> _Record set_
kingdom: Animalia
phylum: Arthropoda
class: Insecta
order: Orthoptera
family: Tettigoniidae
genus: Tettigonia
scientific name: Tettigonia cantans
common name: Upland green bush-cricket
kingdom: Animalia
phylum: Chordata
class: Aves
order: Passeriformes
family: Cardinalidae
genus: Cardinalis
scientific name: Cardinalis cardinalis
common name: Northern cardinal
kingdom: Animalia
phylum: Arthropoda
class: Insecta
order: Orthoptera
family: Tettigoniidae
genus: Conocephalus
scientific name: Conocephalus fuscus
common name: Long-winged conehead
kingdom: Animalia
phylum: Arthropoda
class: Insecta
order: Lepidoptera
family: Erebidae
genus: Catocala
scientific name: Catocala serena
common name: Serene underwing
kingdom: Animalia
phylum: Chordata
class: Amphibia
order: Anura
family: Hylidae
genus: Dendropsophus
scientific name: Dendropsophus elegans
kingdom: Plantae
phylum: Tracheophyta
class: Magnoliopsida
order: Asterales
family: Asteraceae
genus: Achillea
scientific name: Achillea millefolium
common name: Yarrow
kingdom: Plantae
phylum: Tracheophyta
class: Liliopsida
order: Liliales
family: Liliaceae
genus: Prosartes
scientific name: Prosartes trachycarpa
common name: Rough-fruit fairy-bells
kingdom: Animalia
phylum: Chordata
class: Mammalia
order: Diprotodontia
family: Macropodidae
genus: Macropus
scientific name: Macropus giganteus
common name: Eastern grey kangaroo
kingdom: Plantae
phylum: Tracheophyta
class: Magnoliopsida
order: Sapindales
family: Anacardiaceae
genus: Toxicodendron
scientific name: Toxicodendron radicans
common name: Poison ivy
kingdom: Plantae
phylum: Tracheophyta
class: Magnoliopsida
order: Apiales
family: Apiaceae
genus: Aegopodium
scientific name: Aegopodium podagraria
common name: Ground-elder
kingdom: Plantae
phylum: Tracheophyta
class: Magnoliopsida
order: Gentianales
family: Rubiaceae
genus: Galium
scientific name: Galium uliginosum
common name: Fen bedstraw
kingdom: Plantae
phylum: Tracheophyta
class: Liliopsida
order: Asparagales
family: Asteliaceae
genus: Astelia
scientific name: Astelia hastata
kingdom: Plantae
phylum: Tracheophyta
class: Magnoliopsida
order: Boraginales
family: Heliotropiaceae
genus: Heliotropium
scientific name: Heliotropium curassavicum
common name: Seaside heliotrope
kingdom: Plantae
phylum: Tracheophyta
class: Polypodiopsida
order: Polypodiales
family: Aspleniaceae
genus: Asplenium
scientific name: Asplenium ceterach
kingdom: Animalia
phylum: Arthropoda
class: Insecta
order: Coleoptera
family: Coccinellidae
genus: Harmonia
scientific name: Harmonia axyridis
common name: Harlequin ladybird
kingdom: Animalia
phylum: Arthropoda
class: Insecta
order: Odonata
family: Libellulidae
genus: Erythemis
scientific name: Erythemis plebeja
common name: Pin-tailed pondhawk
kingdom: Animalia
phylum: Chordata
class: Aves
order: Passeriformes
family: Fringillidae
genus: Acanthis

> _Written problem_
Arrange all the lines above as a numbered list, leaving out any blank lines.

> _The response_
1. kingdom: Animalia
2. phylum: Arthropoda
3. class: Insecta
4. order: Orthoptera
5. family: Tettigoniidae
6. genus: Tettigonia
7. scientific name: Tettigonia cantans
8. common name: Upland green bush-cricket
9. kingdom: Animalia
10. phylum: Chordata
11. class: Aves
12. order: Passeriformes
13. family: Cardinalidae
14. genus: Cardinalis
15. scientific name: Cardinalis cardinalis
16. common name: Northern cardinal
17. kingdom: Animalia
18. phylum: Arthropoda
19. class: Insecta
20. order: Orthoptera
21. family: Tettigoniidae
22. genus: Conocephalus
23. scientific name: Conocephalus fuscus
24. common name: Long-winged conehead
25. kingdom: Animalia
26. phylum: Arthropoda
27. class: Insecta
28. order: Lepidoptera
29. family: Erebidae
30. genus: Catocala
31. scientific name: Catocala serena
32. common name: Serene underwing
33. kingdom: Animalia
34. phylum: Chordata
35. class: Amphibia
36. order: Anura
37. family: Hylidae
38. genus: Dendropsophus
39. scientific name: Dendropsophus elegans
40. kingdom: Plantae
41. phylum: Tracheophyta
42. class: Magnoliopsida
43. order: Asterales
44. family: Asteraceae
45. genus: Achillea
46. scientific name: Achillea millefolium
47. common name: Yarrow
48. kingdom: Plantae
49. phylum: Tracheophyta
50. class: Liliopsida
51. order: Liliales
52. family: Liliaceae
53. genus: Prosartes
54. scientific name: Prosartes trachycarpa
55. common name: Rough-fruit fairy-bells
56. kingdom: Animalia
57. phylum: Chordata
58. class: Mammalia
59. order: Diprotodontia
60. family: Macropodidae
61. genus: Macropus
62. scientific name: Macropus giganteus
63. common name: Eastern grey kangaroo
64. kingdom: Plantae
65. phylum: Tracheophyta
66. class: Magnoliopsida
67. order: Sapindales
68. family: Anacardiaceae
69. genus: Toxicodendron
70. scientific name: Toxicodendron radicans
71. common name: Poison ivy
72. kingdom: Plantae
73. phylum: Tracheophyta
74. class: Magnoliopsida
75. order: Apiales
76. family: Apiaceae
77. genus: Aegopodium
78. scientific name: Aegopodium podagraria
79. common name: Ground-elder
80. kingdom: Plantae
81. phylum: Tracheophyta
82. class: Magnoliopsida
83. order: Gentianales
84. family: Rubiaceae
85. genus: Galium
86. scientific name: Galium uliginosum
87. common name: Fen bedstraw
88. kingdom: Plantae
89. phylum: Tracheophyta
90. class: Liliopsida
91. order: Asparagales
92. family: Asteliaceae
93. genus: Astelia
94. scientific name: Astelia hastata
95. kingdom: Plantae
96. phylum: Tracheophyta
97. class: Magnoliopsida
98. order: Boraginales
99. family: Heliotropiaceae
100. genus: Heliotropium
101. scientific name: Heliotropium curassavicum
102. common name: Seaside heliotrope
103. kingdom: Plantae
104. phylum: Tracheophyta
105. class: Polypodiopsida
106. order: Polypodiales
107. family: Aspleniaceae
108. genus: Asplenium
109. scientific name: Asplenium ceterach
110. kingdom: Animalia
111. phylum: Arthropoda
112. class: Insecta
113. order: Coleoptera
114. family: Coccinellidae
115. genus: Harmonia
116. scientific name: Harmonia axyridis
117. common name: Harlequin ladybird
118. kingdom: Animalia
119. phylum: Arthropoda
120. class: Insecta
121. order: Odonata
122. family: Libellulidae
123. genus: Erythemis
124. scientific name: Erythemis plebeja
125. common name: Pin-tailed pondhawk
126. kingdom: Animalia
127. phylum: Chordata
128. class: Aves
129. order: Passeriformes
130. family: Fringillidae
131. genus: Acanthis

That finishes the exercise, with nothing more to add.